To invoke the same function as the ubiquitous Android back button, you swipe inward from anywhere on either edge of the screen. What?!
It’s actually, again, not that bad, though explaining it, it does sound a little absurd. But I can perform just about every action, with one finger, with no awkward extending my digit(s) across the entire length of the device. Plus the added screen space, and the fact that all these gestures can just be combined into other movements that you’re doing, I like it. I like it a lot.
Yeah you see that weird button on the side, beneath the volume keys? That’s for the Google Assistant. Why? No seriously, why? This makes three separate ways to access Google Assistant:
- Say “Okay, Google”
- Press the Assistant Button
- Swipe up and in from the bottom corners of the screen, yes, there is a gesture dedicated to this action too. At least the gesture is pretty much the natural curve your thumb will travel in when moving up.

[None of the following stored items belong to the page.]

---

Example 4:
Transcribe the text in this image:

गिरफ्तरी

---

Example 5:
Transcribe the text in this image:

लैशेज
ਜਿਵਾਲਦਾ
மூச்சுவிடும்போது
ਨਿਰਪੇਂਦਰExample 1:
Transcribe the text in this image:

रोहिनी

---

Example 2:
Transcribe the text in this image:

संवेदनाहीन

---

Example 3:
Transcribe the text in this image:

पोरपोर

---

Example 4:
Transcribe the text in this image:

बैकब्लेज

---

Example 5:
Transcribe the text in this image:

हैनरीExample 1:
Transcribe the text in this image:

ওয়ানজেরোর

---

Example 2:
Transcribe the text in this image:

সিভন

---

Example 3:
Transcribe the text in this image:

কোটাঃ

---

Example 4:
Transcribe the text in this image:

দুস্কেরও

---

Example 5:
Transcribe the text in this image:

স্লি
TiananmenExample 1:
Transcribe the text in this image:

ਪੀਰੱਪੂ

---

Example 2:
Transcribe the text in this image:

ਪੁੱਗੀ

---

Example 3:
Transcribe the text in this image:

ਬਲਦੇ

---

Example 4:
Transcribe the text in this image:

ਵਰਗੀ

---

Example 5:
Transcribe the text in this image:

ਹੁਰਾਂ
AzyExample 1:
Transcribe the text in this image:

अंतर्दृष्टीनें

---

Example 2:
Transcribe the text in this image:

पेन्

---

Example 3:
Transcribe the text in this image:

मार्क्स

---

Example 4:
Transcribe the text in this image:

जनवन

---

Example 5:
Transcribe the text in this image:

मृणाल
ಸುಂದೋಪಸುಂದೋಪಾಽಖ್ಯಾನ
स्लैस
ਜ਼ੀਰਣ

Dark mode. Guys… guys we have a native dark mode! Go to settings, display, and it’s under “night mode”. And because OLED screens, it’s actually saving power and display life.

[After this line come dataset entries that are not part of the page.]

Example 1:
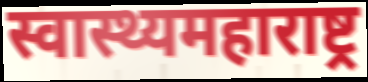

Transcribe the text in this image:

स्वास्थ्यमहाराष्ट्र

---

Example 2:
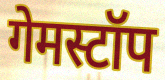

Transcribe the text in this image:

गेमस्टॉप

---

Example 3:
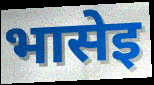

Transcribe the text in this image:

भासेइ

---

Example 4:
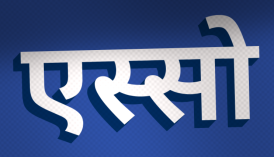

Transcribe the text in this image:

एस्सो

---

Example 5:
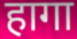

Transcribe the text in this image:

हागा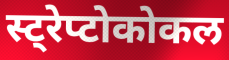
स्ट्रेप्टोकोकल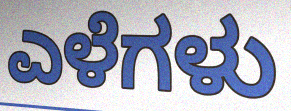
ಎಳೆಗಳುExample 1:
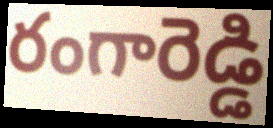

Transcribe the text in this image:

రంగారెడ్డి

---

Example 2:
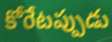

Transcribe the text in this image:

కోరేటప్పుడు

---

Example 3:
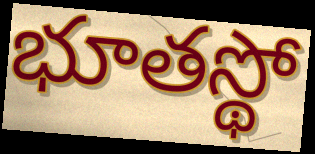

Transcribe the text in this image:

భూతస్థో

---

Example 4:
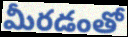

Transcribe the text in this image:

మీరడంతో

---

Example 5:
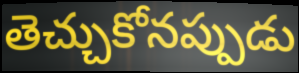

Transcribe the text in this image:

తెచ్చుకోనప్పుడుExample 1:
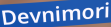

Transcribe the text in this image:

Devnimori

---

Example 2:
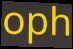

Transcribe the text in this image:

oph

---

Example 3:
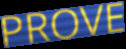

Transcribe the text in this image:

PROVE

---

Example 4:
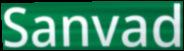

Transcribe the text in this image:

Sanvad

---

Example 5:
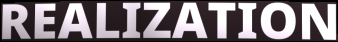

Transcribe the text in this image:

REALIZATIONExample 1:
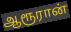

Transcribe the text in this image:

ஆரூரான்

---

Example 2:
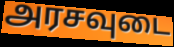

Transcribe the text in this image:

அரசவுடை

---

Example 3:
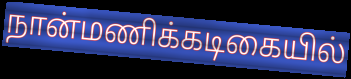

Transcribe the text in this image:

நான்மணிக்கடிகையில்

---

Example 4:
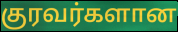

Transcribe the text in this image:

குரவர்களான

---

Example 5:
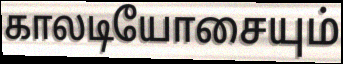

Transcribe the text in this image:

காலடியோசையும்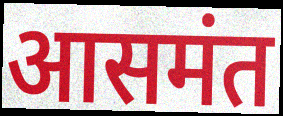
आसमंतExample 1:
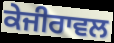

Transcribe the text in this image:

ਕੇਜੀਰਾਵਲ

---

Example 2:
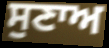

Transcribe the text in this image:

ਸੁਣਾਅ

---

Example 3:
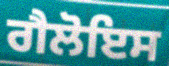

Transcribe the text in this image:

ਗੈਲੋਇਸ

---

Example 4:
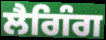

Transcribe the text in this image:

ਲੈਗਿੰਗ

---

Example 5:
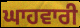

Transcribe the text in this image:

ਘਾਹਵਾਰੀ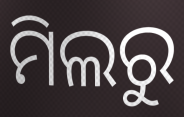
ମିଲରୁ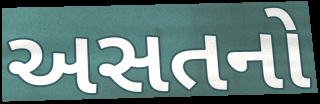
અસતનોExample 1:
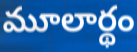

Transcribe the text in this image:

మూలార్థం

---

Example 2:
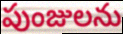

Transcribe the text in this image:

పుంజులను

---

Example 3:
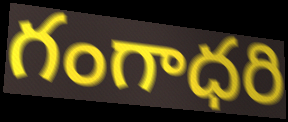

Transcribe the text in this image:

గంగాధరి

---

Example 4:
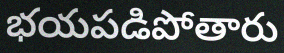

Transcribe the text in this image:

భయపడిపోతారు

Also, Android now has an equivalent of the Macintosh Screen Time, here called.. ahem, Digital Wellbeing, which is close to the bottom of the settings menu. When you first open it, you get a chart of the relative amount of app usage you’ve had this entire day, and how long you’ve been on your phone, the number of unlocks, and notifications.
You can set timers to remind yourself to take a break from certain apps, and set “Focus mode” where selected apps can be disabled to prevent distractions, in theory. This is also the same location where you can set up parental controls, for any reason that you’d like. Say, you’re a parent and this is your child’s phone, perhaps? In my opinion if a child is old enough to be trusted with a $900 device themselves, they can be trusted to police themselves, but that is just my opinion.
The Two Color Filters
So here’s a weird one… there’s two “night” modes, bedtime, and comfort view. Bedtime is a B/W filter, completely greyscaling the display, and turns on Do Not Disturb, you can schedule this.

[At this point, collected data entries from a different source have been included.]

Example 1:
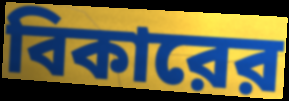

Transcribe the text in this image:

বিকারের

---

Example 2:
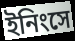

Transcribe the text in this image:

ইনিংসে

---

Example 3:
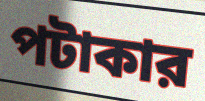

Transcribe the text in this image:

পটাকার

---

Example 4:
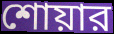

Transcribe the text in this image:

শোয়ার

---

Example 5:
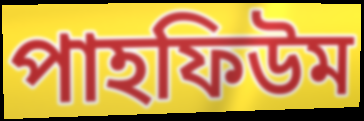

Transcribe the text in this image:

পাহফিউমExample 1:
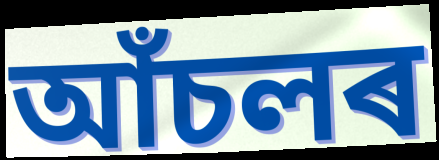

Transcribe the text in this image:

আঁচলৰ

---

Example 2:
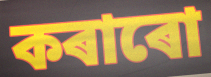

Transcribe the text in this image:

কৰাৰো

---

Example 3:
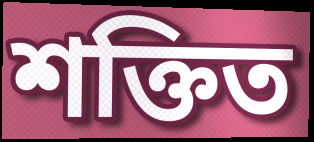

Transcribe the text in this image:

শক্তিত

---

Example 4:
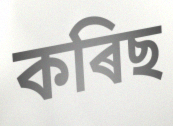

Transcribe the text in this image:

কৰিছ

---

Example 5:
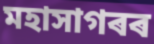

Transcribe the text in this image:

মহাসাগৰৰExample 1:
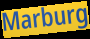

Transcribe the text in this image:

Marburg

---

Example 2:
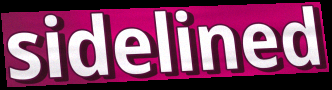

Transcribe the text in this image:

sidelined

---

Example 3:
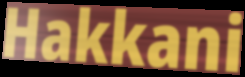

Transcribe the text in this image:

Hakkani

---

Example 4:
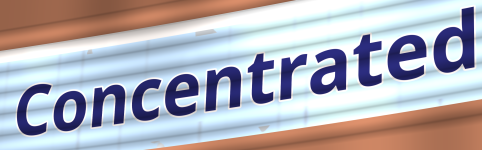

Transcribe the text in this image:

Concentrated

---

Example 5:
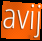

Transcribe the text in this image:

avijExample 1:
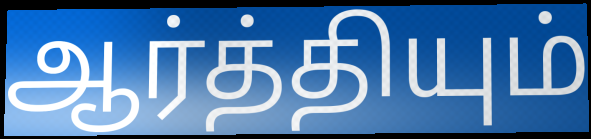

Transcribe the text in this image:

ஆர்த்தியும்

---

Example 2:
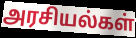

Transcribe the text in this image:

அரசியல்கள்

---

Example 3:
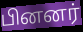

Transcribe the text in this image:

பினனர்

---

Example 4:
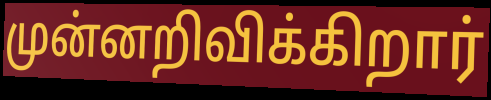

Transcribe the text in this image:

முன்னறிவிக்கிறார்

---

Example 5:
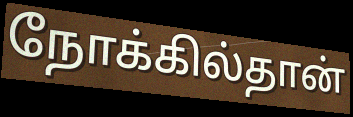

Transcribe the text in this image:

நோக்கில்தான்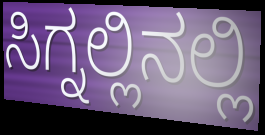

The second is Comfort View, which is your traditional blue light filter, which can be set to happen automatically from sunset to sunrise.
But… why do we need two things to do pretty much the same thing? Unless “bedtime” mode is meant do not disturb the cone (color) cells in your eyes, in which case that’s pretty cool, but I don’t know how well it actually works.
Fun fact: the charging icon shows what it’s doing. A lightning bolt is charging, a lightning bolt with an (almost) complete circle is fast charging, and a lightning bolt with a little line over it is wireless.
Even better, the phone charges…. other devices. Yes you heard right. The cable out of the box is a USB-C to USB-C, so you can indeed plug it into a USB-C device that negotiates power, and you’ll have an option for “Charge this device” under the “Connected to USB” notification (the same one that allows you to switch between just charge, MTP files, PTP files, etc).
Yes, a little pricey, but I think that it’s fairly priced for what it is. While coming a little too close to the $1,000+ line, at least half that cost isn’t because the phone has a nice shiny picture of a half-eaten fruit on the back of the thing.